Il est rare que la Cour de Cassation intervienne sur un référé. Le référé est en effet une procédure d'urgence visant à régler rapidement (et souvent provisoirement) un litige dont les tenants et aboutissants sont manifestes ou, du moins, à protéger les intérêts des parties avant un « jugement au fond ». Il faut donc être prudent dans les commentaires sur cette récente jurisprudence qui porte bien sur un référé. Mais l'argumentation déployée rappelle qu'il n'y a aucune évidence à ce qu'une plateforme de mise en relation par voie électronique de travailleurs indépendants puisse être qualifiée d'agence d'intérim, et les « indépendants » de « salariés ».

Comme les DSI recourant à de telles plates-formes pour trouver des développeurs au lieu de passer par des SSII ou des agences d'intérim, le secteur de l'hôtellerie-restauration use et abuse des employés temporaires, traditionnellement plutôt intérimaires et désormais de plus en plus souvent « indépendants ». La qualité d'indépendants pour ces travailleurs fait l'objet de vastes débats récurrents.

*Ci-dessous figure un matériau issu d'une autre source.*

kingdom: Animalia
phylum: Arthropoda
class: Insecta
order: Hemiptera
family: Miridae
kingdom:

Et une agence d'intérim spécialisée dans le secteur, Staffmatch France, a donc attaqué la plateforme de mise en relation par voie électronique de travailleurs indépendants de l'hôtellerie-restauration Brigad en référé au titre de la concurrence déloyale, Brigad, société ayant comme activité déclarée la programmation informatique, ne subissant pas toutes les contraintes des agences d'intérim.

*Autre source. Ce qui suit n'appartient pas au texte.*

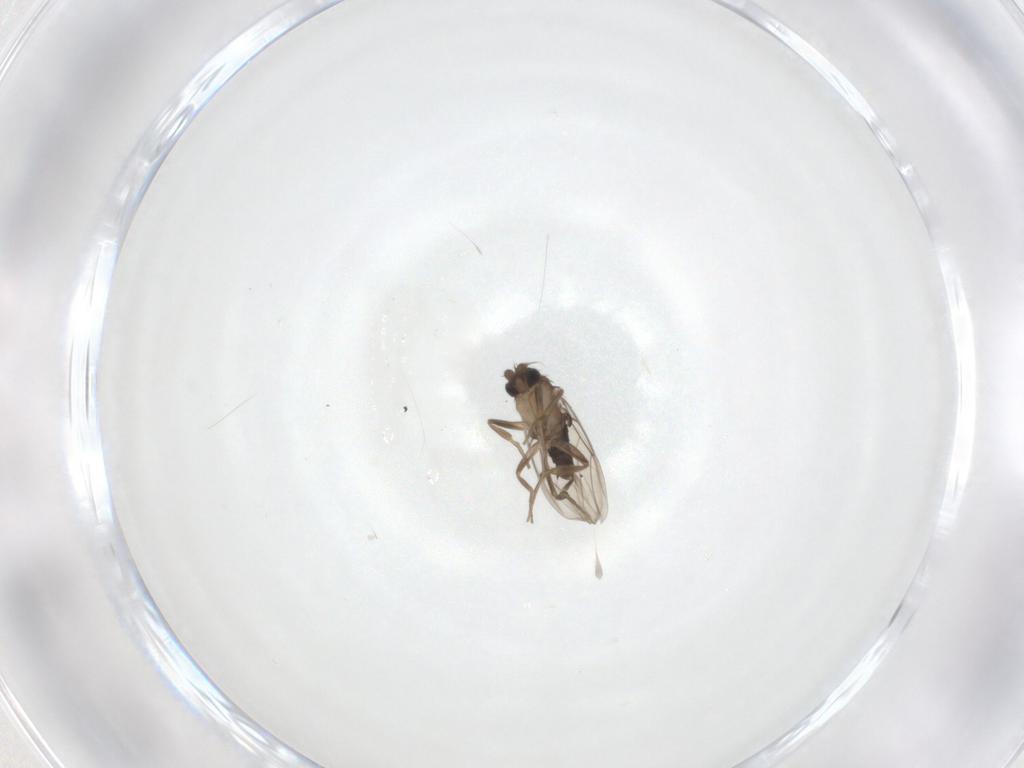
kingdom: Animalia
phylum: Arthropoda
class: Insecta
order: Diptera
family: Phoridae
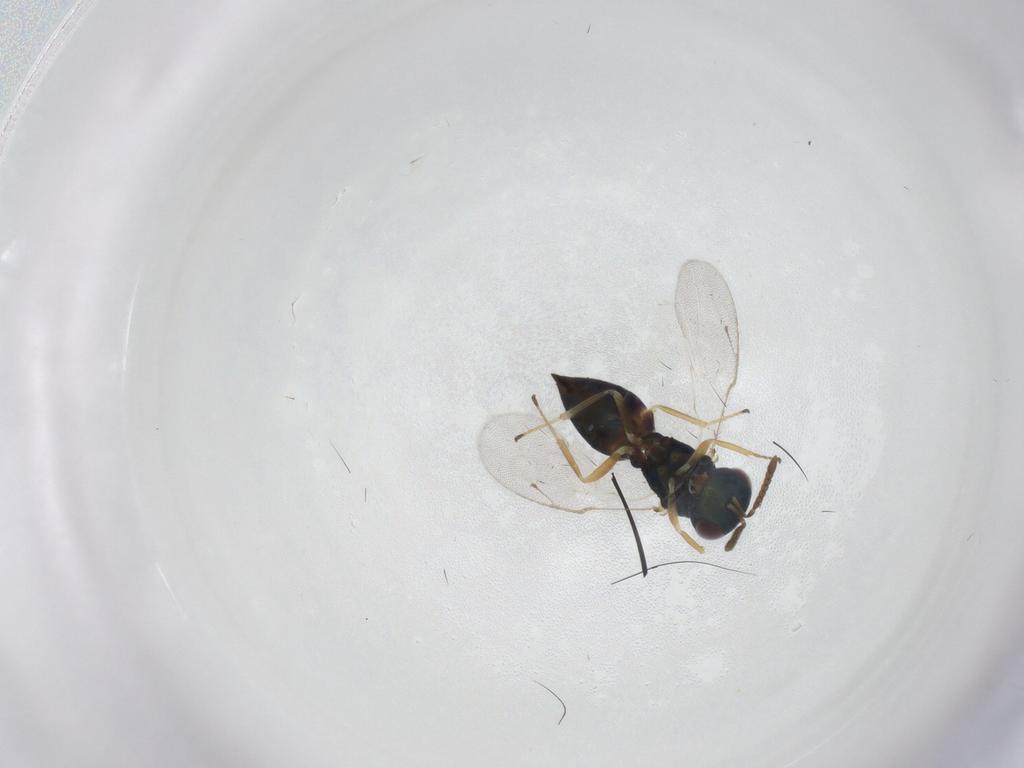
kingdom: Animalia
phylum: Arthropoda
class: Insecta
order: Hymenoptera
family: Pteromalidae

Las ! Attaquer en référé au nom d'un trouble imminent n'a probablement pas été une bonne idée. En effet, la justice, au fil de la procédure, n'a pu que constater que la qualité de « salariés » des « indépendants » n'était pas manifeste. De la même façon, Brigad ne pouvait pas être qualifié de concurrent déloyal manifeste à Staffmatch France. Il en résulte que, à chaque étape, la société d'intérim a été déboutée, y compris en cassation. Un jugement au fond aura sans doute lieu prochainement.